XRD technique can be used to assess the stacking of MWCNTs by comparing scattering patterns of the composites with those of neat NR. Figure 4 shows XRD spectra of MWCNTs, neat NR and MWCNT/NR composites at different MWCNT content for the three processing methods. When the loading exceeds 2 wt.% (solution method) and 3 wt.% (flocculation method), the appearance of the characteristic diffraction peak of MWCNTs (Figure S2a) demonstrates that the MWCNTs have obvious stacking in the NR matrix when the solution method and flocculation method are used (as shown in Figure 4a,b), especially at a high loading of 6 wt.% MWCNT. Regarding the MWCNT/NR composite from the flocculation method, the attenuation of the NR peak may be related to the addition of cetyltrimethylammonium bromide (CTAB) (as shown in Figure S2b,c). Different from the other two methods, there is no obvious characteristic peak of MWCNTs except with 6 wt.% MWCNT/NR composite prepared by two roll method (Figure 4c), which is attributed to the strong shear stress caused by the two roll method effectively eliminates stacked MWCNTs [29]. A small sharp CTAB characteristic peak appears near 2θ = 21.50° due to the CTAB added.

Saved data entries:
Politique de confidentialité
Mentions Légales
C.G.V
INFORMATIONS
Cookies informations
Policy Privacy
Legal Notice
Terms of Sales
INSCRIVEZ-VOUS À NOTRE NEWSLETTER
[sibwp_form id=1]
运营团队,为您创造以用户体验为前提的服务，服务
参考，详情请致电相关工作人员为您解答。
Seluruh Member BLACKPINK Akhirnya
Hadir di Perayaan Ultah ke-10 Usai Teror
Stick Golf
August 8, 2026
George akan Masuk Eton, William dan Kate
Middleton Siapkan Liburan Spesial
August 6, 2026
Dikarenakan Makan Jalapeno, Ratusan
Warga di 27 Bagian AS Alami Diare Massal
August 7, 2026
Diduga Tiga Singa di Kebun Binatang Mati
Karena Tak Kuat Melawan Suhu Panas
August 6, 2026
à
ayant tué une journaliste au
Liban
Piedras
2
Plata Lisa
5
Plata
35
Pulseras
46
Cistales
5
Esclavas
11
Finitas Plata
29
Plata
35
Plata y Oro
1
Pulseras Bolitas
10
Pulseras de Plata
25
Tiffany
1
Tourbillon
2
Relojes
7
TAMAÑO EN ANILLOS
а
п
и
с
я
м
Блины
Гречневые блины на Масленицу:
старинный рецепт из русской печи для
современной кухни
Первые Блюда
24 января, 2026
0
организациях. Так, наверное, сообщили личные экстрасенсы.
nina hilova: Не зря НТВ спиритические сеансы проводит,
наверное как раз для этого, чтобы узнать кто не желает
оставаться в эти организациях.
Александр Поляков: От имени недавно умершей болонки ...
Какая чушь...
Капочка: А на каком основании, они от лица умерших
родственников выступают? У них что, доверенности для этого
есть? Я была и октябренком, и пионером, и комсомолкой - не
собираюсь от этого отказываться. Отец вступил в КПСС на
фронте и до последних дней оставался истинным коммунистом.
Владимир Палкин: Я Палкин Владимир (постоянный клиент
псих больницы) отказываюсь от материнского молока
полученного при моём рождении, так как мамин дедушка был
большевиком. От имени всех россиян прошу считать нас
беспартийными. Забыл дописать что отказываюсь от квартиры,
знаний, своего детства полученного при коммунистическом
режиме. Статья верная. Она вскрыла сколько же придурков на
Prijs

• [TASKS TO CARRY OUT]:
1. Condense the paragraph of the XRD passage that begins "XRD technique can be used" into a short bulleted list that keeps its main facts.
2. Retype the saved data entry rows from the first row through the row containing "August 7, 2026", inclusive.

• [RESULTS OF THE TASKS]:
1.
- XRD can assess MWCNT stacking by comparing the scattering patterns of the composites with those of neat NR. Figure 4 gives spectra for MWCNTs, neat NR and MWCNT/NR composites at different MWCNT contents for three processing methods.
- Solution and flocculation methods: above 2 wt.% and 3 wt.% respectively, the characteristic MWCNT diffraction peak appears. This shows obvious stacking in the NR matrix, especially at 6 wt.%.
- Flocculation method: the weaker NR peak may be related to the added CTAB.
- Two roll method: no obvious MWCNT peak appears except at 6 wt.%. This is attributed to strong shear stress that effectively eliminates stacked MWCNTs.
- A small, sharp CTAB peak appears near 2θ = 21.50° because of the added CTAB.

2.
Politique de confidentialité
Mentions Légales
C.G.V
INFORMATIONS
Cookies informations
Policy Privacy
Legal Notice
Terms of Sales
INSCRIVEZ-VOUS À NOTRE NEWSLETTER
[sibwp_form id=1]
运营团队,为您创造以用户体验为前提的服务，服务
参考，详情请致电相关工作人员为您解答。
Seluruh Member BLACKPINK Akhirnya
Hadir di Perayaan Ultah ke-10 Usai Teror
Stick Golf
August 8, 2026
George akan Masuk Eton, William dan Kate
Middleton Siapkan Liburan Spesial
August 6, 2026
Dikarenakan Makan Jalapeno, Ratusan
Warga di 27 Bagian AS Alami Diare Massal
August 7, 2026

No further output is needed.